Before entering XING’s website or service, you will be prompted to acknowledge their TOC and privacy notice. Their data policy is available following this link: https://privacy.xing.comom/de/datenschutzerklaerung

4.3 Linkedin

By clicking on the Linkedin logo on our website, a new browser window will take you to our Linkedin profile, an information service provided by LinkedIn Ireland Unlimited Company, Wilton Place, Dublin 2, Ireland.

When you visit our Linkedin profile, the provider collects among other things your IP address and other information, and sets cookies on your terminal device. The collected data is processed by the provider in accordance with the requirements of the GDPR and used for the purposes of ensuring security, providing the service, measuring success and optimising advertising, as well as determining statistical parameters.
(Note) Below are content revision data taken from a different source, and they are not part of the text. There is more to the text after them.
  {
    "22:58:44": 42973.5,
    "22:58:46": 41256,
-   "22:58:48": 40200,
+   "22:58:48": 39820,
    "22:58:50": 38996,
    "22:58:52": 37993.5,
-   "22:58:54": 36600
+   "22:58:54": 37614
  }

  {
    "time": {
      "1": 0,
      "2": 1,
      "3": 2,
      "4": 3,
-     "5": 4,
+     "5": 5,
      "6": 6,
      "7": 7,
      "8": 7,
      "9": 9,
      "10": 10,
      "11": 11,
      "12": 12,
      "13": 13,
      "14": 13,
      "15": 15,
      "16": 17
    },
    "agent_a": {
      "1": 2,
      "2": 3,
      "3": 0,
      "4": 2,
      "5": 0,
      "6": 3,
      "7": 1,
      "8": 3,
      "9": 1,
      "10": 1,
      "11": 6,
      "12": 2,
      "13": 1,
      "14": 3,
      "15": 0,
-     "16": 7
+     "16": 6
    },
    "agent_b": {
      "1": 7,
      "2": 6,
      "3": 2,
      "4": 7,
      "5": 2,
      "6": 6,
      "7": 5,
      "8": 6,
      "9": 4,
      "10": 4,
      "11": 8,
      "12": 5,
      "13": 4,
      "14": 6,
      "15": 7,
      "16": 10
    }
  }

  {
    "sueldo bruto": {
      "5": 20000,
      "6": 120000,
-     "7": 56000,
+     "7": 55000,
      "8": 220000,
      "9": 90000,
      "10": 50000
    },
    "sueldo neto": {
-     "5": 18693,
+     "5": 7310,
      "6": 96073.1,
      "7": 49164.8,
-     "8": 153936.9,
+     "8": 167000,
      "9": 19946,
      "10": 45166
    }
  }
The data collected about you in this context will also be transferred by Linkedin Unlimited to countries outside the European Union. Linkedin Unlimited uses this data from for its own purposes. To what extent activities are assigned to individual users, how long they store this data and whether data is passed on to third parties, is not conclusive and clear, and is not known to us.   
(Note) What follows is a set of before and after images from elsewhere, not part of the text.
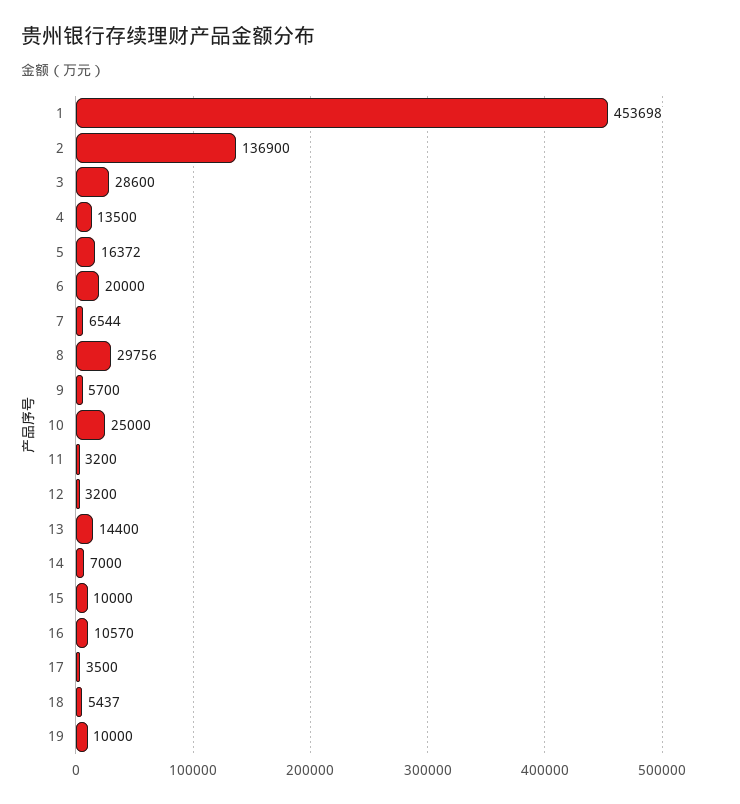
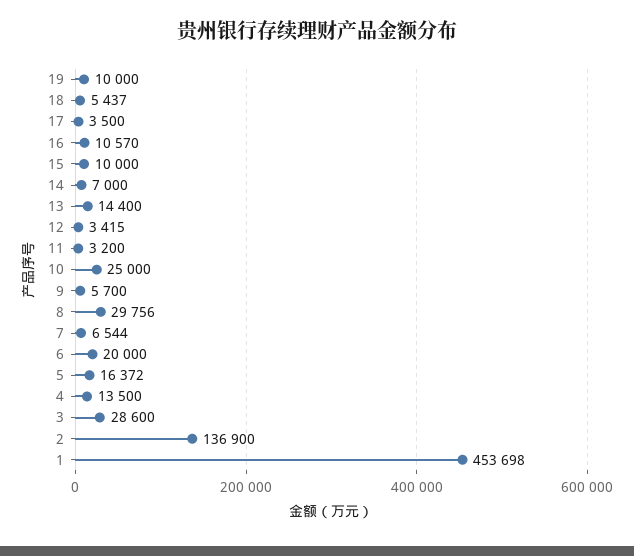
  {
    "1": 453698,
    "2": 136900,
    "3": 28600,
    "4": 13500,
    "5": 16372,
    "6": 20000,
    "7": 6544,
    "8": 29756,
    "9": 5700,
    "10": 25000,
    "11": 3200,
-   "12": 3200,
+   "12": 3415,
    "13": 14400,
    "14": 7000,
    "15": 10000,
    "16": 10570,
    "17": 3500,
    "18": 5437,
    "19": 10000
  }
Their data policy is available at the following link: https://de.linkedin.com/legal/privacy-policy?

5. Definitions

Last but not least, a few important definitions in the context of data protection and the GDPR.

5.1 Personal data

Any information relating to an identified or identifiable natural person (also referred to as a “data subject”). An identifiable natural person is one who can be identified, directly or indirectly, in particular by reference to an identifier such as a name, an identification number, location data, an online identifier (e.g. IP address) or one or more special characteristics.

5.2 Processing

Any operation or set of operations which is performed upon personal data, whether or not by automatic means, such as collection, recording, organisation, filing, storage, adaptation or alteration, retrieval, consultation, use, disclosure by transmission, dissemination or otherwise making available, alignment or combination, restriction, erasure or destruction.

5.3 Controller

The natural or legal person, public authority, agency or other body which alone or jointly with others determines the purposes and means of the processing of personal data.

5.4 Processor

A processor is a natural or legal person, public authority, agency or other body that processes personal data on behalf of the controller.

5.5 Recipient

A natural or legal person, public authority, agency or other body to whom personal data is disclosed, whether or not a third party.

5.6 Third Party

A natural or legal person, public authority, agency or body other than the data subject, controller, processor and persons who, under the direct authority of the controller or processor, are authorised to process personal data.

5.7 Consent

Any freely given, specific, informed and unambiguous indication of the data subject’s wishes by which he or she, by a statement or by a clear affirmative action, signifies agreement to the processing of personal data relating to him or her.